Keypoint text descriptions
#####
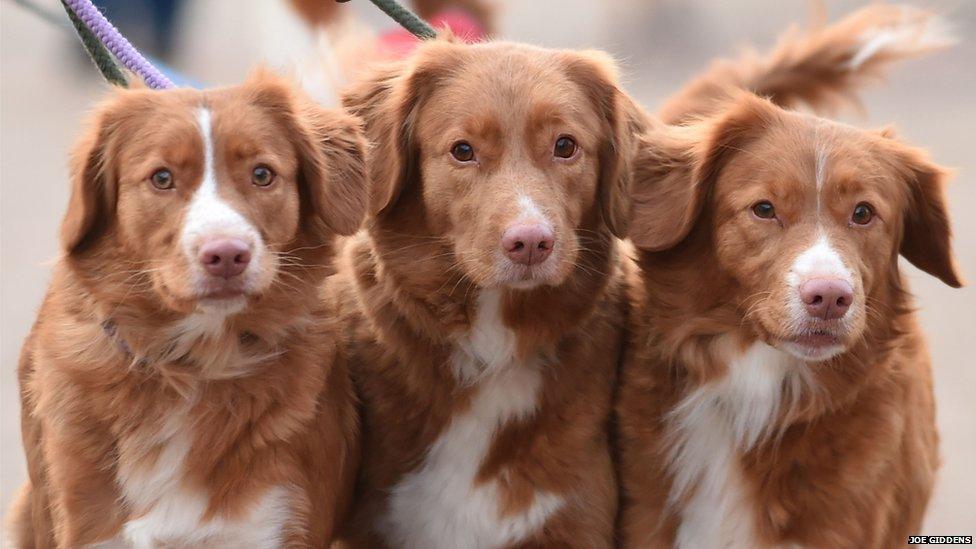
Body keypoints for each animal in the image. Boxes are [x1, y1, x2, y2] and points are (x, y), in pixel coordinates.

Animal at [8, 73, 366, 548]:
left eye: (262, 174)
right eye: (162, 177)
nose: (227, 255)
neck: (193, 365)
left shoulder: (275, 518)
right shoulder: (87, 523)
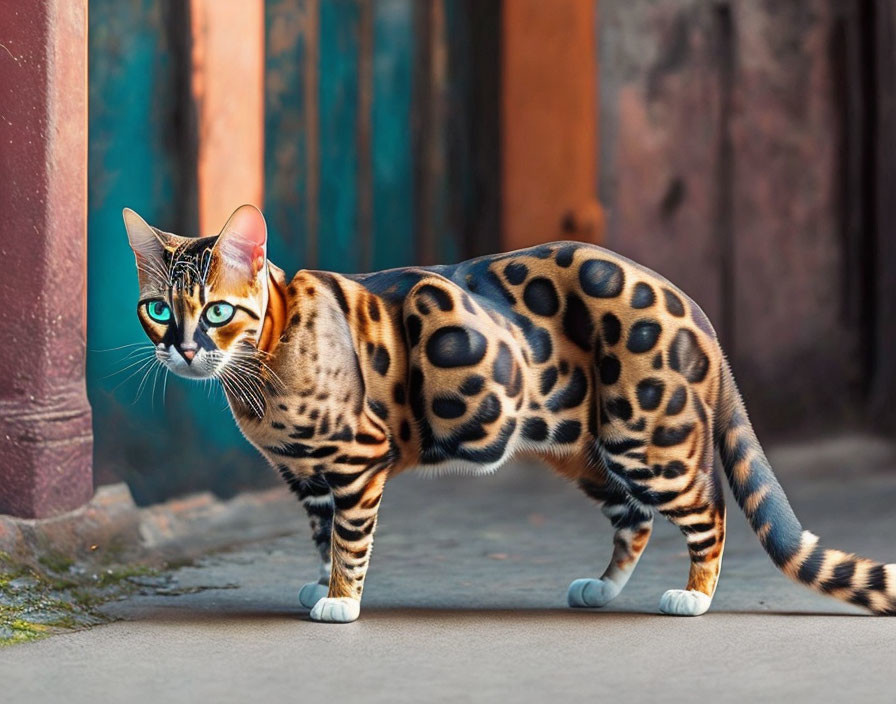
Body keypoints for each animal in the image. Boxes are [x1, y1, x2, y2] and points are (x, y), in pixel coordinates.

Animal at [122, 204, 892, 620]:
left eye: (217, 313)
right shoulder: (307, 477)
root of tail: (692, 302)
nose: (182, 348)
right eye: (158, 309)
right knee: (634, 517)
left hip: (649, 438)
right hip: (588, 448)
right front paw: (319, 581)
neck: (258, 381)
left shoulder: (357, 461)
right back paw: (603, 588)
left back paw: (694, 595)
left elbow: (351, 539)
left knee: (711, 508)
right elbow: (322, 535)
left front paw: (340, 598)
#####
# Task prompt
Line by line, print the records exactly, leaving the pictures behind.

# Result below
Body keypoints for each animal in the image. Boxes are [x1, y1, x2, y2] and points are (x, y), in pixel coordinates.

Animal at [8, 73, 366, 548]:
left eye: (262, 174)
right eye: (162, 177)
nose: (227, 255)
neck: (193, 365)
left shoulder: (275, 518)
right shoulder: (87, 523)
Body keypoints for each animal in the image. Boxes are [x1, y1, x2, y2] and points are (x, y), in pixel coordinates.

Animal at [122, 204, 892, 620]:
left eye: (217, 313)
right shoulder: (307, 477)
root of tail: (692, 302)
nose: (182, 348)
right eye: (158, 309)
right knee: (634, 517)
left hip: (649, 438)
right hip: (588, 448)
right front paw: (319, 581)
neck: (258, 381)
left shoulder: (357, 461)
right back paw: (603, 588)
left back paw: (694, 595)
left elbow: (351, 539)
left knee: (711, 508)
right elbow: (322, 535)
left front paw: (340, 598)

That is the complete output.